Prior to Port Hudson, Grierson had become famous for leading a cavalry raid (April 17-May 2) through Confederate areas of Mississippi to Baton Rouge, Louisiana, this being known as "Grierson's Raid".  Primarily as a result of this he was promoted to Brigadier General, effective June 3, 1863.  The movie, "The Horse Soldiers", made in 1959 starring John Wayne, was based on Grierson's foray.

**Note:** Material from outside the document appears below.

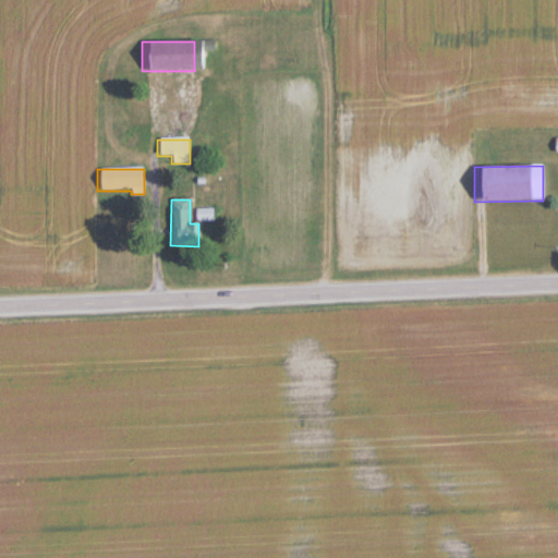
[(211,210),(193,210),(193,221),(211,221),(211,210)]
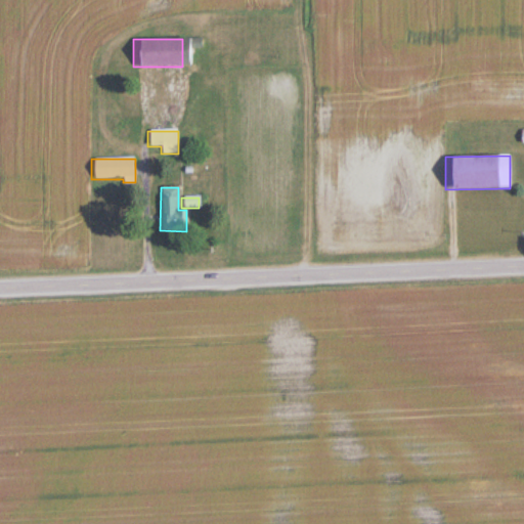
All buildings are outlined.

Benjamin Henry Grierson was born in Pittsburgh, Pennsylvania, on July 8, 1826.  After being educated in Ohio, he moved to Illinois and taught music, then entered business.  When the Civil War began, Grierson joined the army at Cairo on May 8, 1861, serving initially as a volunteer aide, with the nominal rank of Lieutenant. On October 24, 1861, he was commissioned Major of the Sixth Illinois Cavalry, and on March 28, 1862 was promoted by choice of the regiment to be colonel.  While ascending through the military ranks, he took part in raids and skirmishes in West Tennessee and northern Mississippi.  He pursued the Confederate forces after their raid against the Union supply depot at Holly Springs, Mississippi.  Because of this action, he was given command of a cavalry brigade.  Although he lacked a formal military education, Grierson became a skilled Union cavalry leader.  After the Civil War, he was appointed colonel of the 10th US Cavalry, and took part in several actions against Indians.  Eventually, he became one of the few civilians who attained the rank of brigadier general in the Regular army.  Grierson died on September 1, 1911, in Omena, Michigan.